Parmi les nombreuses méthodes de traitement des vins qui s’offrent à la disposition des négocians en gros peu scrupuleux, des vendeurs au détail malhonnêtes ou des propriétaires trop avides de bénéfice, il n’en est pas de plus simple, de plus universellement employée que le « mouillage » ou addition d’eau au vin. Aussi parlerons-nous en premier lieu de cette pratique, avant d’aborder l’examen des autres falsifications.

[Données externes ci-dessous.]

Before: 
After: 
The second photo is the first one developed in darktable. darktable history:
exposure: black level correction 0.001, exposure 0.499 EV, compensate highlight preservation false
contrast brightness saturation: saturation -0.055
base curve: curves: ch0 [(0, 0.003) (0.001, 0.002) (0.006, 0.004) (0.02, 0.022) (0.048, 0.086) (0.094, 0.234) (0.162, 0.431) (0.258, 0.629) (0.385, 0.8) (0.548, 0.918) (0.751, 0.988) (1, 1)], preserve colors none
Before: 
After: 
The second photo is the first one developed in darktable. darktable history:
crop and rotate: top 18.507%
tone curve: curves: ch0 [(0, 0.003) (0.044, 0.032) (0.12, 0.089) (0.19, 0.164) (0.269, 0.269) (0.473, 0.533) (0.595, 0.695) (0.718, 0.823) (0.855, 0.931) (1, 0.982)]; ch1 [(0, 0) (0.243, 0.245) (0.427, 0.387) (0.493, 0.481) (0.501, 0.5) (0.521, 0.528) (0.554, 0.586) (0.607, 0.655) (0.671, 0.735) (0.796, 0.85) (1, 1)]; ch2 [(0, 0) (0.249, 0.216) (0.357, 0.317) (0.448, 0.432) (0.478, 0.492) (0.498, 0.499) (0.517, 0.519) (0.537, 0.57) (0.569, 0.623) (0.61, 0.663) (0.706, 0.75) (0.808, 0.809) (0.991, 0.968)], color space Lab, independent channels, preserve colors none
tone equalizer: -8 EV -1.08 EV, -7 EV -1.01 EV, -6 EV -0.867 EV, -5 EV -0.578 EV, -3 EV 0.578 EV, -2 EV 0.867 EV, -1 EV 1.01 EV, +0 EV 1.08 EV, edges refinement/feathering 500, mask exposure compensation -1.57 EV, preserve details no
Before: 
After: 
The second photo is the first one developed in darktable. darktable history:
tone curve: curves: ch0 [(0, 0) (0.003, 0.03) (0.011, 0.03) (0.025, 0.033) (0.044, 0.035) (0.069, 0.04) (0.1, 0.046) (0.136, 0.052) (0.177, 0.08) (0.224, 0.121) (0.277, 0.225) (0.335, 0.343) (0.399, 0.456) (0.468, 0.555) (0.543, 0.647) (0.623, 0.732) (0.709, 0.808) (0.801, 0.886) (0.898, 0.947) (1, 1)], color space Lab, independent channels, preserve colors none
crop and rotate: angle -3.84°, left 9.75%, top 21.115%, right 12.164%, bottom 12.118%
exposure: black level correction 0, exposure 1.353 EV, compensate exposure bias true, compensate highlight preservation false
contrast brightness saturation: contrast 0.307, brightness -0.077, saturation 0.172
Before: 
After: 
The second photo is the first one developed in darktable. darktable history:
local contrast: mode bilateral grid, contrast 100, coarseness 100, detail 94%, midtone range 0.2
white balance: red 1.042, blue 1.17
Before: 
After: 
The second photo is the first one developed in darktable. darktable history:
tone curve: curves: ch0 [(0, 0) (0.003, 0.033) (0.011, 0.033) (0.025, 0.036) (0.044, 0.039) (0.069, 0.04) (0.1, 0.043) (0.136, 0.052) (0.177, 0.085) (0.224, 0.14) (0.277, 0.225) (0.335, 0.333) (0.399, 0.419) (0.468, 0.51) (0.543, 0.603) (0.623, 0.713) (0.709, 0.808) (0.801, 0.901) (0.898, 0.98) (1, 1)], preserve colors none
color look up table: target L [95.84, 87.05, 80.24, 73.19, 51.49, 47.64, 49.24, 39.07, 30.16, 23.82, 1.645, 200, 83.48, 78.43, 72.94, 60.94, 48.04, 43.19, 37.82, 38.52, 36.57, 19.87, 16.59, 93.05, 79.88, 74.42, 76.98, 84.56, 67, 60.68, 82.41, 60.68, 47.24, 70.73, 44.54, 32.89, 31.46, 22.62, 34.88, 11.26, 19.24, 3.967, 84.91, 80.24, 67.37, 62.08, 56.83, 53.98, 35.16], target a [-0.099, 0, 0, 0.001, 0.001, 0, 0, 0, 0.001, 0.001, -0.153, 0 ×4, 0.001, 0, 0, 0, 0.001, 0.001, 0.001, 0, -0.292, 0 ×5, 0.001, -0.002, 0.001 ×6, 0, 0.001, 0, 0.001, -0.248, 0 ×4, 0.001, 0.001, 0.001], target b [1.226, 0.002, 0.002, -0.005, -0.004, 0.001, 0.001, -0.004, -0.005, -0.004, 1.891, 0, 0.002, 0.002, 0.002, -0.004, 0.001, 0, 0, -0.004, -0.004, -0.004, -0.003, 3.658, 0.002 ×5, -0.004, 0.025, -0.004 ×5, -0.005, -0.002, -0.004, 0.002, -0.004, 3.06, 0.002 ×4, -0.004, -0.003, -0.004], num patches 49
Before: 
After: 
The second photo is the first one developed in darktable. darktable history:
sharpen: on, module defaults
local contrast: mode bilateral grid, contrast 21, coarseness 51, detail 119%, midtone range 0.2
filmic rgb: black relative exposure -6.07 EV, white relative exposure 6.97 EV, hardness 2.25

Tout d’abord, le mouillage est-il une fraude? Les marchands de vin des grandes villes, les premiers intéressés dans la question, soutiennent naturellement la négative, et, dans leurs meetings, proclament bien haut leur sentiment par l’organe de leurs orateurs. C’est leur droit strict; mais il est probable que la plupart des consommateurs, si on leur demandait leur avis, émettraient une opinion absolument contraire. Circonstance bizarre ! on a vu souvent de fort honnêtes gens, personnellement incapables de commettre la moindre indélicatesse, venir publiquement se faire les défenseurs du mouillage, les avocats des « mastroquets, » et prendre sur eux de déclarer licite et presque loyale l’addition d’eau au vin marchand. Comme toutes les questions qui se rapportent aux vins, le sujet est loin d’être simple et demande une discussion sérieuse ; et si nous nous permettons de condamner cette pratique que d’autres absolvent, nous exposerons du moins les motifs du jugement que nous empruntons aux écrits des chimistes les plus autorisés.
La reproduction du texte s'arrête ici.